## RECORDS SHOWN
* * *
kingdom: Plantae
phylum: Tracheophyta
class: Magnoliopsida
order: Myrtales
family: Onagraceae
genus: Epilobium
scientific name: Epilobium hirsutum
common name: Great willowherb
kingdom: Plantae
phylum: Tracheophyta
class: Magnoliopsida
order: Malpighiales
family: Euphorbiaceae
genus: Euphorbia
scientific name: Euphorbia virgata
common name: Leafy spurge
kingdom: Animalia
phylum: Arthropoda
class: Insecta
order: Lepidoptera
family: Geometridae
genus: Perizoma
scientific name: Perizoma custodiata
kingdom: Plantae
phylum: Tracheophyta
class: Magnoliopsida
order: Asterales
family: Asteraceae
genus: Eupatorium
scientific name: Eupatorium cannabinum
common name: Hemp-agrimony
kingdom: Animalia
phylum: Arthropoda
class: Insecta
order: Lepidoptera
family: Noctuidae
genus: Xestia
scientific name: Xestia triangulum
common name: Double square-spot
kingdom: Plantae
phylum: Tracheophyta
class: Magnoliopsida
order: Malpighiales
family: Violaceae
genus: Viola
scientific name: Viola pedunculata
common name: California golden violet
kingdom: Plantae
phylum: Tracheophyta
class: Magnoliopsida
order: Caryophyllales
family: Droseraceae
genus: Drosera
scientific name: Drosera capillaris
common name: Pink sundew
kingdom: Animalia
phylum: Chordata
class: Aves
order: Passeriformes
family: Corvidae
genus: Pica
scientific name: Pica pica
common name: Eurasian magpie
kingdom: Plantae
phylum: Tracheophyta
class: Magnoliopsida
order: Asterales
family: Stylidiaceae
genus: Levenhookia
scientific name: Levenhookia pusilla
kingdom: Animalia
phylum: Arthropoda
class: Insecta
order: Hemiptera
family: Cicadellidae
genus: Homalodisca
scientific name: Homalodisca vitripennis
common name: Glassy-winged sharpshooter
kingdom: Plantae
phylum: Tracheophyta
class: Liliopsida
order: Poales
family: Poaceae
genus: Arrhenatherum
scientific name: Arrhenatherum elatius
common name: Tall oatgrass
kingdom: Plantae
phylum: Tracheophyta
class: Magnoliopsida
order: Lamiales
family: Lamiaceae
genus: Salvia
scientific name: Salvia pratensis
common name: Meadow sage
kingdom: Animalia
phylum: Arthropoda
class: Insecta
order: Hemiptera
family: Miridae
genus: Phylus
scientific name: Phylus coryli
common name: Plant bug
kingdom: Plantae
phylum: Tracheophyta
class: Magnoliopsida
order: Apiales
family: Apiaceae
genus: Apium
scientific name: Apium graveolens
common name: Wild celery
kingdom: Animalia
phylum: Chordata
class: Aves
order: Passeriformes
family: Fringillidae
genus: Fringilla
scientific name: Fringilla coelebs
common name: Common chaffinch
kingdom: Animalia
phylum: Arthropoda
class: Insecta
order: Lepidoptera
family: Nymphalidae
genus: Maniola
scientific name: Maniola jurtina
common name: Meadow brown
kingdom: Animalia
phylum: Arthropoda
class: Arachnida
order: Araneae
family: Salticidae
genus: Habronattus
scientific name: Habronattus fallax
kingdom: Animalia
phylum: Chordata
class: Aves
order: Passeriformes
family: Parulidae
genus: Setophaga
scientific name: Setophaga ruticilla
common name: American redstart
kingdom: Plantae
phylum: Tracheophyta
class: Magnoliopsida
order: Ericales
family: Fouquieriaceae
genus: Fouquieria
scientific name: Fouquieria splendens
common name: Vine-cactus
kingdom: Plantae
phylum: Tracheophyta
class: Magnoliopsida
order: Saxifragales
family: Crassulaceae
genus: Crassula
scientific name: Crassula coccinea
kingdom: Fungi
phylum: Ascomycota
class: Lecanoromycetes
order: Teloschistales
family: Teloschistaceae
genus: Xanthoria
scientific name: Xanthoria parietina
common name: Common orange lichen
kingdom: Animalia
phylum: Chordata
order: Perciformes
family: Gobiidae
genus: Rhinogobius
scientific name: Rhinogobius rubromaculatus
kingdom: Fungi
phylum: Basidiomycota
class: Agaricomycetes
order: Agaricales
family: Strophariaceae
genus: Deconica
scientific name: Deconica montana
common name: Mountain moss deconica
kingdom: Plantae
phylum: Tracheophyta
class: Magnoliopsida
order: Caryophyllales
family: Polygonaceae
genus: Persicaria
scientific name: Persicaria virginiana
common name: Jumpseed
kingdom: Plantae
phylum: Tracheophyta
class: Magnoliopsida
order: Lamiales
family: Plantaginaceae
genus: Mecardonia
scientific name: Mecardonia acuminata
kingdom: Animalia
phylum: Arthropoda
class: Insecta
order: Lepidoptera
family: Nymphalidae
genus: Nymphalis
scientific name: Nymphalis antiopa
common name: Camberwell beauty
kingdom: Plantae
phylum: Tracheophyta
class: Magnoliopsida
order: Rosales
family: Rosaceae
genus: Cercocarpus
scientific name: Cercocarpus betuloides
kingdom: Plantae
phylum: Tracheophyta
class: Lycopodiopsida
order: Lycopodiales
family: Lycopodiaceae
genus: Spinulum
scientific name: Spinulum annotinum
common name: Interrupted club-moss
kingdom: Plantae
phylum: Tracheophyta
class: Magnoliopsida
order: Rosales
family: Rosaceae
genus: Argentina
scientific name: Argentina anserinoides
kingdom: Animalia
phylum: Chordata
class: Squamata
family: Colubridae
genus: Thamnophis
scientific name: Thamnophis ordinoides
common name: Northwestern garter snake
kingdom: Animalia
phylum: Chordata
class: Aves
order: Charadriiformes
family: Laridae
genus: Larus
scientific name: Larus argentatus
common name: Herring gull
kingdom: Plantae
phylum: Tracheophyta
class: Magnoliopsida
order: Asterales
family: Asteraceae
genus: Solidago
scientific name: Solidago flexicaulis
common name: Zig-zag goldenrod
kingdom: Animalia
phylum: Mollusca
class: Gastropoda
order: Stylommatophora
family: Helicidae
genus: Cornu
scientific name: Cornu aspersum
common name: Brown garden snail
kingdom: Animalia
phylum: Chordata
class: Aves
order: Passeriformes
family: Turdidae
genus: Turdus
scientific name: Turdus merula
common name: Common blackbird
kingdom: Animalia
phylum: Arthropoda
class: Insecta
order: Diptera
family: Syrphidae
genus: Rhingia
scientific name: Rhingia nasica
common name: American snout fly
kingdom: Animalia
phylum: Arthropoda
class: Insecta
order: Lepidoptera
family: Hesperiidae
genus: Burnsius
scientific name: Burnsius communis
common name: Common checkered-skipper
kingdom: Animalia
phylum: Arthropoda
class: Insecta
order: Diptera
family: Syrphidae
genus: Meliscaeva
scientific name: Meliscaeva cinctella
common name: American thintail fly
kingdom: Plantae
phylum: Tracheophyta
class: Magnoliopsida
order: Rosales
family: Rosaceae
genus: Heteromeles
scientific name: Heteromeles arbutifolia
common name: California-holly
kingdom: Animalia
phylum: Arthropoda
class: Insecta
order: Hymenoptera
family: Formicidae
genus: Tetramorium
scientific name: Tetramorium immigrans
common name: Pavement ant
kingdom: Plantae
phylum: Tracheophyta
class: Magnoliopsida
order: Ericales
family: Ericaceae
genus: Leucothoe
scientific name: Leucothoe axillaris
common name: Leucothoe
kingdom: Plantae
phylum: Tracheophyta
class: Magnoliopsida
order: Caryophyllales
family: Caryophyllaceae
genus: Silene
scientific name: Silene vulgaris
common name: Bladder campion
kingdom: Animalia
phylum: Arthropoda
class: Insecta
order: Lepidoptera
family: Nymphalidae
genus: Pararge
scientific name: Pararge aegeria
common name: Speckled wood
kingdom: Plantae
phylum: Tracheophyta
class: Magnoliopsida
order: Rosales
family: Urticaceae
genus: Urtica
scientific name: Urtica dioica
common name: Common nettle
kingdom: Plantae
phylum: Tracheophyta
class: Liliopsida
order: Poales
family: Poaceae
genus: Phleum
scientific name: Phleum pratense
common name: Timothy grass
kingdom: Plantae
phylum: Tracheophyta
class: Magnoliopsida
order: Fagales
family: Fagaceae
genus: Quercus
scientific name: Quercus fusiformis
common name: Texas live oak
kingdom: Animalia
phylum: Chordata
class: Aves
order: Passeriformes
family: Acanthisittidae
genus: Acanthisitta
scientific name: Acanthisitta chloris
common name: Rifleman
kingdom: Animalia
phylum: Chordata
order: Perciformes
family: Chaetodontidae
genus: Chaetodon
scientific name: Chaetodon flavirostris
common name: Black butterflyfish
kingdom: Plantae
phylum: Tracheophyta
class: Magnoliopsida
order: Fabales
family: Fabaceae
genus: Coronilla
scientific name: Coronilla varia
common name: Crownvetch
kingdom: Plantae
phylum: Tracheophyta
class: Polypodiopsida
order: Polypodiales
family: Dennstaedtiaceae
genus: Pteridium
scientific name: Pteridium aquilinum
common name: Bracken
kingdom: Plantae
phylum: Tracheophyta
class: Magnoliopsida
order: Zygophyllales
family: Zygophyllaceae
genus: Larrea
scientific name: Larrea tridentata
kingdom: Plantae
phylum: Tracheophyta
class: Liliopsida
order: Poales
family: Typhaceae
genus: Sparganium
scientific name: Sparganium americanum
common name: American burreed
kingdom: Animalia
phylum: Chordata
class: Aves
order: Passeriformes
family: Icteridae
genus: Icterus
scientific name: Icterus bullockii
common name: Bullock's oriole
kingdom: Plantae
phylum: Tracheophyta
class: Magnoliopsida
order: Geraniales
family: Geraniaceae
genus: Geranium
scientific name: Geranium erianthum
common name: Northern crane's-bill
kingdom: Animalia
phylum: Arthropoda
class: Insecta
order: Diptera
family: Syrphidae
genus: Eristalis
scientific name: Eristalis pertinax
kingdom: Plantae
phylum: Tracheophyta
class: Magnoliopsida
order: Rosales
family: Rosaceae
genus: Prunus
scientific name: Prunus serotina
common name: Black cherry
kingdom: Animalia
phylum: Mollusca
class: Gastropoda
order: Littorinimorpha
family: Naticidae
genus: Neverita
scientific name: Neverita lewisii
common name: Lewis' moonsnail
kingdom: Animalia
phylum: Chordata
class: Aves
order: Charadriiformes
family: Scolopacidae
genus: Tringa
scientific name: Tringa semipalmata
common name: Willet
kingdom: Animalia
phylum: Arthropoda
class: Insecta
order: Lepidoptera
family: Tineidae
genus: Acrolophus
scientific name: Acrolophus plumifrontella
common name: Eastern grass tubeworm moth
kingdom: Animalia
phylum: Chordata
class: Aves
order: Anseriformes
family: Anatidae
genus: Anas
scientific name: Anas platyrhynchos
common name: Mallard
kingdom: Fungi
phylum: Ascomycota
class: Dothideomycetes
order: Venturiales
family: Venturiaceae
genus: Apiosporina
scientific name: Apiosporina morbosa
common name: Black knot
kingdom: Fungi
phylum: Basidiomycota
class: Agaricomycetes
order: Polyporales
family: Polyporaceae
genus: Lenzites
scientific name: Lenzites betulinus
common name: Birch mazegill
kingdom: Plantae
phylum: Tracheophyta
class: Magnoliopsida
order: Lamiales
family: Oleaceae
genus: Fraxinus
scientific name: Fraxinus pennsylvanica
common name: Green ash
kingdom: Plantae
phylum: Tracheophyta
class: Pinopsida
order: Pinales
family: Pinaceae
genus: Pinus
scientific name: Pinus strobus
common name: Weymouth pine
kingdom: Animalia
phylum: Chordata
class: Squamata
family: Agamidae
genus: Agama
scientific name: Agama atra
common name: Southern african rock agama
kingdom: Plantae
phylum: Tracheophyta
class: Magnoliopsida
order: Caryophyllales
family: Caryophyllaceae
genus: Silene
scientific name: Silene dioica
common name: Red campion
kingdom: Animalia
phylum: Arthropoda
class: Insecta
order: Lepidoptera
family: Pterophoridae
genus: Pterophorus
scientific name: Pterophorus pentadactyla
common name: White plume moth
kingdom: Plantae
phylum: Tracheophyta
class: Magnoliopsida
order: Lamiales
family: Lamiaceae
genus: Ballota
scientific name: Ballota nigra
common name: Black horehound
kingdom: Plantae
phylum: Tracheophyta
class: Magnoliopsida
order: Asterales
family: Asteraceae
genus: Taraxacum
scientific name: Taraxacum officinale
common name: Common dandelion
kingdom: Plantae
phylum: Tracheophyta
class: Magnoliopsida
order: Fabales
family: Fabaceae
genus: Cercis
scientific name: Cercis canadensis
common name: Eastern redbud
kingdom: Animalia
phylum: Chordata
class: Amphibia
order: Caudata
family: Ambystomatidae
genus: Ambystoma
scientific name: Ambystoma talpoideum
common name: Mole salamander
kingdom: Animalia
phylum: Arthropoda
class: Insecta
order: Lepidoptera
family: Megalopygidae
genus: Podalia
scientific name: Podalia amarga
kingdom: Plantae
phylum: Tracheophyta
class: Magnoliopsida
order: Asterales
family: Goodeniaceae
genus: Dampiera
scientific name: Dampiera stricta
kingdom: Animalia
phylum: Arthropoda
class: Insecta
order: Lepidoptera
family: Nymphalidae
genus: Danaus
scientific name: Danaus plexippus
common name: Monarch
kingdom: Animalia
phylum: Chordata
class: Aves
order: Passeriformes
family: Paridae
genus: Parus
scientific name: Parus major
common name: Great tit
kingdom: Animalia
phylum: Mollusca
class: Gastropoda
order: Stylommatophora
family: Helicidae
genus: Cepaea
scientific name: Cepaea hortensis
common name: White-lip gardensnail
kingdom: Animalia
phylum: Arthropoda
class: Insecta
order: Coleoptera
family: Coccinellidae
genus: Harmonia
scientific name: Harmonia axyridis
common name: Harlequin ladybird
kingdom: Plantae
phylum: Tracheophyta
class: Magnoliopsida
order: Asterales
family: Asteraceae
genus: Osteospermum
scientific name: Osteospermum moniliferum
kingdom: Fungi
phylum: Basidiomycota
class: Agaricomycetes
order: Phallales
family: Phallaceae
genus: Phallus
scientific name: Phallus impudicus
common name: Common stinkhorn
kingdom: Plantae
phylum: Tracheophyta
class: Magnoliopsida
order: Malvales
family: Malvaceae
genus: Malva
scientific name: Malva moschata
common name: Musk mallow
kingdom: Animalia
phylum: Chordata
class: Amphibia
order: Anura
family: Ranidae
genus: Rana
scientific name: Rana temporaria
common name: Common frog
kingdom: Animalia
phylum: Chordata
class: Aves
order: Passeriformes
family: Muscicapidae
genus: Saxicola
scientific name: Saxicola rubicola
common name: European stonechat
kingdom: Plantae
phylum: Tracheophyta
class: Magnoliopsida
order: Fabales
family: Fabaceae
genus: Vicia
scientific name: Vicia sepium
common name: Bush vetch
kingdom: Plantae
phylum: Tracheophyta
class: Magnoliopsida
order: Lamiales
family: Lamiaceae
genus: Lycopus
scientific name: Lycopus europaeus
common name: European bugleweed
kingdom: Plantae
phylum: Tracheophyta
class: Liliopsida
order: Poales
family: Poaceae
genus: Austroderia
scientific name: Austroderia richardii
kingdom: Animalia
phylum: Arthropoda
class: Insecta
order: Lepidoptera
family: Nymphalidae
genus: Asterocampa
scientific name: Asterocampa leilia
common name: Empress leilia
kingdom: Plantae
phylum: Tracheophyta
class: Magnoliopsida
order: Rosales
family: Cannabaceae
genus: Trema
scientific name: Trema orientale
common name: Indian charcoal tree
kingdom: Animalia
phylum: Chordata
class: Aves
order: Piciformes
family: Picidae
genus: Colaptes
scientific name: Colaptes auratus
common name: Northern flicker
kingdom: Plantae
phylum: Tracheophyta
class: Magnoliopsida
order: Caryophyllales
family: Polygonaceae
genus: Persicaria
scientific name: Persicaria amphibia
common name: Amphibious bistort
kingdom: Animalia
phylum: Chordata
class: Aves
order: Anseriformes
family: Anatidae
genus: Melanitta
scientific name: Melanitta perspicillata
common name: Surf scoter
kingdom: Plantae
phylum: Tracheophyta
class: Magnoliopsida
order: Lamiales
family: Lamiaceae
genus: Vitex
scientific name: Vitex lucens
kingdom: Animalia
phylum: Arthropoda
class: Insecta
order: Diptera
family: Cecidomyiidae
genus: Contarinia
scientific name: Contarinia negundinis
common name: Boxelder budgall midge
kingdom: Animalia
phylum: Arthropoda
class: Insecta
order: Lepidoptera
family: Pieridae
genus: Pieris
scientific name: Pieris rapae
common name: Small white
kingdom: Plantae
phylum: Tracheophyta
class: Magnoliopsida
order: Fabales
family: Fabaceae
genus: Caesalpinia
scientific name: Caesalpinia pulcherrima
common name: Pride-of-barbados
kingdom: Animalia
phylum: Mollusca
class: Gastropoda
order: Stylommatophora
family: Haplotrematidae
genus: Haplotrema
* * *
## OBJECTIVE
Reproduce the lines of the rows above verbatim, starting with the line that contains "genus: Drosera" and continuing through the line that contains "scientific name: Arrhenatherum elatius", both included.

## FINAL RESULT
genus: Drosera
scientific name: Drosera capillaris
common name: Pink sundew
kingdom: Animalia
phylum: Chordata
class: Aves
order: Passeriformes
family: Corvidae
genus: Pica
scientific name: Pica pica
common name: Eurasian magpie
kingdom: Plantae
phylum: Tracheophyta
class: Magnoliopsida
order: Asterales
family: Stylidiaceae
genus: Levenhookia
scientific name: Levenhookia pusilla
kingdom: Animalia
phylum: Arthropoda
class: Insecta
order: Hemiptera
family: Cicadellidae
genus: Homalodisca
scientific name: Homalodisca vitripennis
common name: Glassy-winged sharpshooter
kingdom: Plantae
phylum: Tracheophyta
class: Liliopsida
order: Poales
family: Poaceae
genus: Arrhenatherum
scientific name: Arrhenatherum elatius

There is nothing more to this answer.